Yom Kippur, bicycles, and Judaism in the Jewish State

What does the great bicycle controversy tell us about Judaism in the Jewish State? That there’s much to worry about.
Without going into a lot of detail, this is the story: The municipality of Tel Aviv decided that individuals with paid-up memberships to a bicycle rental program could use the memberships for Yom Kippur if they picked up the bikes before the start of the holiday and returned them after the holiday was over. And not only that: the bicycles would be available to them at no charge. Transportation Minister Israel Katz threatened to reduce the city’s government funding for agreeing to this arrangement, although Katz (who is said to have studied at a Yeshiva in high school) is known to be secular. Katz was supported by representatives of the Religious parties in the Tel Aviv City Council. 
With the Days of Awe nearly upon us, I offer a few thoughts:
On Yom Kippur, I want Jews to be in synagogue.
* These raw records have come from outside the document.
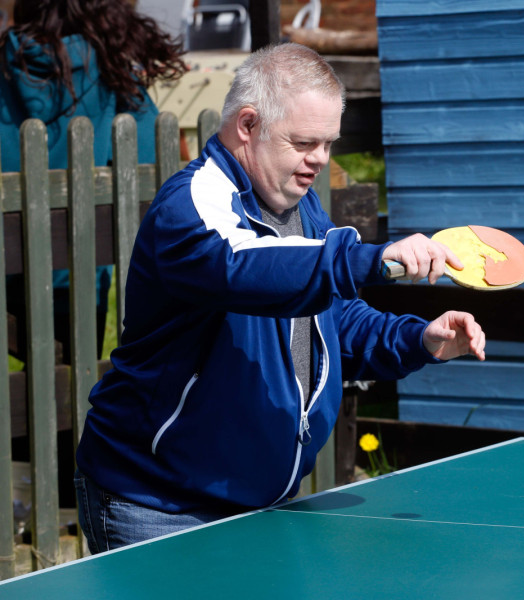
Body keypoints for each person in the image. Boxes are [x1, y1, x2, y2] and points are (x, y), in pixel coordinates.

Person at [74, 42, 486, 553]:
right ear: (248, 125)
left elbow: (329, 322)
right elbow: (244, 268)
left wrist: (416, 339)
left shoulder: (300, 205)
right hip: (157, 503)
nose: (320, 159)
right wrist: (371, 258)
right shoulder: (192, 205)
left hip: (260, 502)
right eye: (304, 142)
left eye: (329, 143)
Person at [0, 0, 186, 361]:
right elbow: (152, 168)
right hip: (80, 272)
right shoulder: (109, 68)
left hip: (9, 265)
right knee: (75, 377)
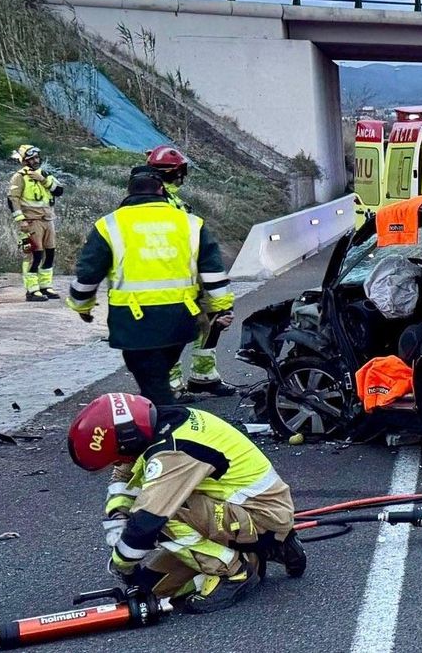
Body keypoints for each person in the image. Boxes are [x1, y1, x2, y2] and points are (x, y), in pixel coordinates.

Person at [67, 392, 305, 613]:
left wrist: (122, 564)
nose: (116, 464)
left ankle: (233, 572)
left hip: (260, 517)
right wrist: (118, 514)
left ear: (126, 441)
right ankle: (265, 549)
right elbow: (123, 476)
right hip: (253, 511)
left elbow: (145, 524)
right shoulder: (155, 424)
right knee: (150, 588)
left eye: (116, 457)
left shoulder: (172, 452)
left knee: (160, 514)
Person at [67, 171, 235, 405]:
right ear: (161, 190)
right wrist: (223, 307)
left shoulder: (109, 225)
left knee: (153, 385)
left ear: (129, 191)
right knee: (157, 381)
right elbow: (213, 272)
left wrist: (82, 306)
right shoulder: (190, 223)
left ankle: (165, 424)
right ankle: (163, 420)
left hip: (133, 323)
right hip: (180, 320)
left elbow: (88, 275)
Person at [6, 144, 63, 301]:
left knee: (50, 254)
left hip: (48, 220)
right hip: (31, 222)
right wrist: (20, 220)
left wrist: (43, 180)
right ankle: (32, 290)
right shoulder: (19, 177)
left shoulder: (44, 174)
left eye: (37, 157)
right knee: (34, 255)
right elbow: (12, 199)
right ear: (25, 161)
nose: (36, 161)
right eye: (32, 159)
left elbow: (59, 190)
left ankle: (45, 286)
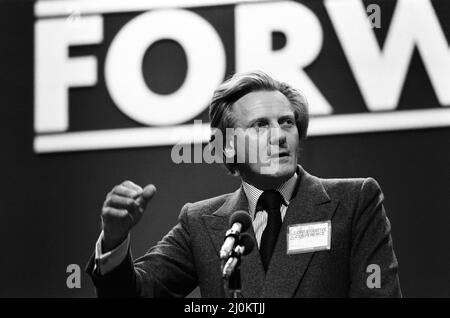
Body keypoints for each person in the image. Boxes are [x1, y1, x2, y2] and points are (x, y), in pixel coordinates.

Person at [86, 71, 401, 297]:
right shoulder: (199, 222)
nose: (279, 135)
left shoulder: (354, 201)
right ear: (227, 147)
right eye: (260, 125)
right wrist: (114, 239)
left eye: (286, 122)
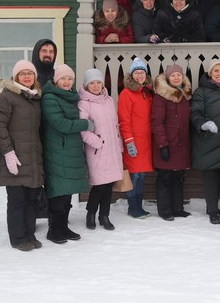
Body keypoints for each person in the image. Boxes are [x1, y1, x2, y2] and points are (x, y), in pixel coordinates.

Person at [0, 60, 45, 252]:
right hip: (15, 157)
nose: (27, 77)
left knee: (32, 199)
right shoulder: (7, 97)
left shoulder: (34, 98)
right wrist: (8, 152)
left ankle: (29, 233)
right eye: (22, 74)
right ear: (16, 77)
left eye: (30, 73)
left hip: (32, 159)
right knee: (17, 201)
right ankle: (17, 237)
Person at [41, 64, 90, 244]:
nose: (67, 81)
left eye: (70, 78)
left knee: (67, 192)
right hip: (57, 151)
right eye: (63, 78)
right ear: (56, 80)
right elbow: (61, 123)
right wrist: (85, 124)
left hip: (70, 149)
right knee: (58, 192)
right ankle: (53, 229)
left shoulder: (71, 97)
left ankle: (63, 227)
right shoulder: (49, 98)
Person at [190, 59, 220, 224]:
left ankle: (215, 206)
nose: (219, 74)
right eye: (216, 71)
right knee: (210, 178)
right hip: (208, 141)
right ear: (210, 73)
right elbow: (195, 113)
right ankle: (212, 210)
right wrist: (203, 125)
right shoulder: (201, 92)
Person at [78, 69, 124, 231]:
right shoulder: (84, 104)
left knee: (109, 184)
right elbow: (83, 129)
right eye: (92, 83)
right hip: (97, 150)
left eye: (98, 82)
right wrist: (98, 143)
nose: (96, 86)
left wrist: (119, 144)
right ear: (86, 85)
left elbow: (115, 125)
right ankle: (91, 214)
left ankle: (104, 215)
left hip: (112, 149)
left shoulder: (109, 100)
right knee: (99, 186)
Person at [152, 64, 192, 221]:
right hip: (167, 144)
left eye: (179, 75)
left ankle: (178, 209)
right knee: (165, 178)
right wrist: (163, 145)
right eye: (173, 75)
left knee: (178, 179)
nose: (176, 77)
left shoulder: (185, 96)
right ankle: (165, 210)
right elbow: (157, 122)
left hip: (181, 145)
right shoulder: (161, 97)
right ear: (168, 78)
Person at [117, 57, 153, 219]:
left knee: (142, 175)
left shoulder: (147, 93)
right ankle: (133, 207)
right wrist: (129, 141)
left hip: (146, 142)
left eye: (142, 73)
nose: (139, 76)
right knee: (135, 175)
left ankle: (139, 205)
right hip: (134, 141)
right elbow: (124, 120)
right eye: (136, 73)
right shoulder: (126, 94)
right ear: (131, 76)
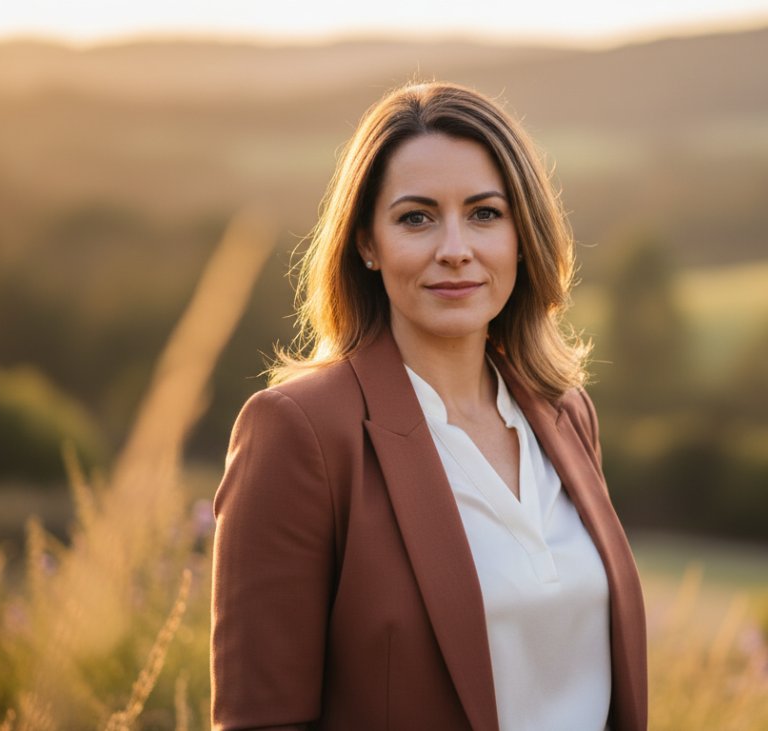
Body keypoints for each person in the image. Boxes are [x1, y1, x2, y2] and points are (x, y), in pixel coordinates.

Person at [210, 81, 648, 731]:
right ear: (367, 242)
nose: (454, 249)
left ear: (522, 234)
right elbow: (261, 719)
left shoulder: (564, 414)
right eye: (416, 217)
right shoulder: (300, 432)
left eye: (484, 213)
I want them to be inspired by the stark and haunting melodies of Kol Nidre and challenged and focused by the requirement of tradition to fast during the holiday.  I want them to be struggling with the fundamental concepts of the liturgy for this holiest of days: Sin and suffering, repentance and atonement. I want them to ponder the stirring words of Torah and the prophetic books that are read during prayer. I want them to think about moving closer to God.
But getting Jews to synagogue is never an easy matter. Ultimately, the only things that work are education and personal example, committed parents and inspiring teachers. Jews will make their way to synagogue only if we convince them of the beauty of Jewish life and teach them the simple things that are the foundation of our tradition: Making blessings over food, studying Torah, visiting the sick, finding a path to keeping Shabbat, and doing what is right in dealing with others. 
And we know what doesn’t work: Coercion. Trying to impose Judaism on Jews is always a disaster that ends up having precisely the opposite effect of what is intended. It generates resentment and anger and suggests that those who teach Judaism lack the self-confidence and the power of persuasion to make their case.
This is not to say that the State of Israel is neutral about matters of Jewish life. It is a Jewish state; it rightly gives public expression to its Jewish character and proudly promotes the religion, civilization, and culture of the Jewish people.
Still, there is a critical difference between the public sphere and the private sphere. Yom Kippur is a national holiday in Israel; government officers are closed and certain public activities are appropriately limited. But the renting of bicycles in Tel Aviv is organized so as to be a private activity, no different than buying a drink from a beverage machine or renting a video from an automatic video dispenser. There is no justification and no excuse for the government to interfere in any way—yes, even on Yom Kippur.
And, as noted, it is not only wrong but self-defeating. The truth is that most non-religious Jewish Israelis make a point of demonstrating respect for religious sensitivities on Yom Kippur because they understand the religious importance of the day. The best way to undermine their respect for religious feeling is by dictating to them what they can and cannot do in the private realm.
So why, in heaven’s name, would an Israeli Minister—and one who is not religious himself—interfere in this realm of private choice? The assumption, of course, is that he is playing politics and catering to the religious parties for personal and party advantage. And the result is to sow more disillusionment among secular Israelis about the meaning of Jewish religion.
I recently read that in the non-religious government school system, there has been a dramatic drop in the number of students who study Bible, rabbinic literature, and Jewish thought. This—and not the issue of bicycles—is the true tragedy in my eyes. There was a time, not so long ago, when the study of Bible was popular among even the most secular of Israeli Jews. If they are to be drawn back to the study of Judaism and into the synagogue on Yom Kippur and Shabbat, politicians will need to stop meddling in their private lives and start separating Jewish religion from the corrupt world of coalition bargaining.